Factors behind the mass poverty in India
- Lack of policy incentives: Policy thrust on Electric Vehicles and renewables resulting in huge opportunity cost.
- Economic issues: A slowing economy, with little to no demand-side policy measures.
- MSMEs have had a rough decade, being dislocated by demonetisation and hit by GST system.
- Pandemic impact on personal and fiscal finances: Falling income, rising inflation and no direct benefit transfer.
- Rise in personal debt even before pandemic: Between 2012 & 2018, number of Indian households with debt rose significantly, with an incidence of indebtedness in rural households (35%); in urban households (22.4%).

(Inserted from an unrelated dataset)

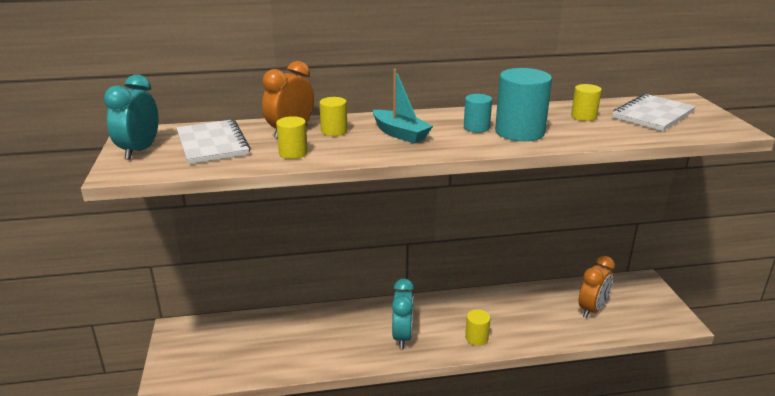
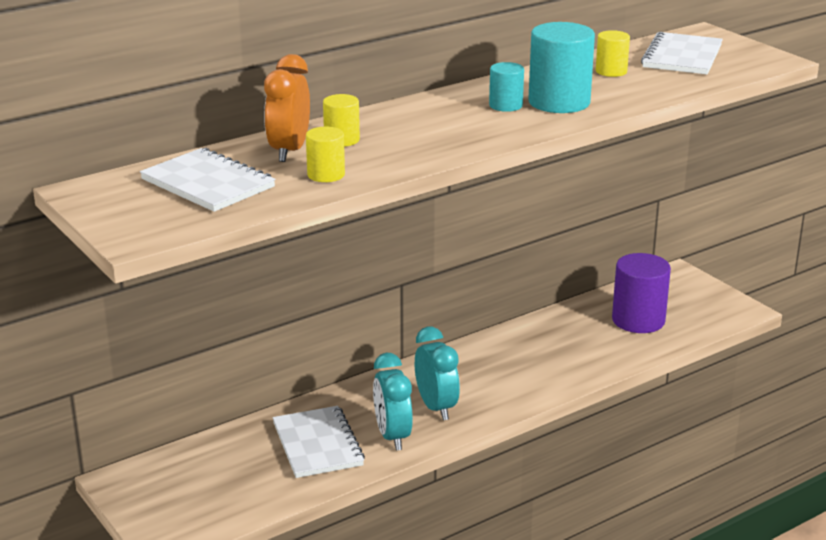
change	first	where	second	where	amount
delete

- Food system issues: Eg. High dependence on imports for palm oil having concomitant impact.
- Farm sector crisis – Decline in net-worth: Avg. farmer’s net worth declined by 33.8% between 2013 and 2019;
- Credit accessibility gap: Poorest Indians at the worst conditions to get new loans. Such citizens are charged loans at 25-40% annual percentage rate and then chased by recovery agents.

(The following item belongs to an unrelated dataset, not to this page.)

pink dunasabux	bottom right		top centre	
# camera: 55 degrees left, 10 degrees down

Way Forward: Steps towards reducing mass poverty
- Learning from Bangladesh: Develop competitive labour-intensive sectors like ready-made garment industry.
- Incentives to informal sector and MSMEs to acquire scale can be provide, while pursuing trade deals with Europe, Canada and the US that unlocked access to such markets.
- Pursue demand-side measures, seeking to help the common man. Eg. Income transfer schemes.
- Reforms to support MSME sector: Opening finances, rationalise taxation regime etc.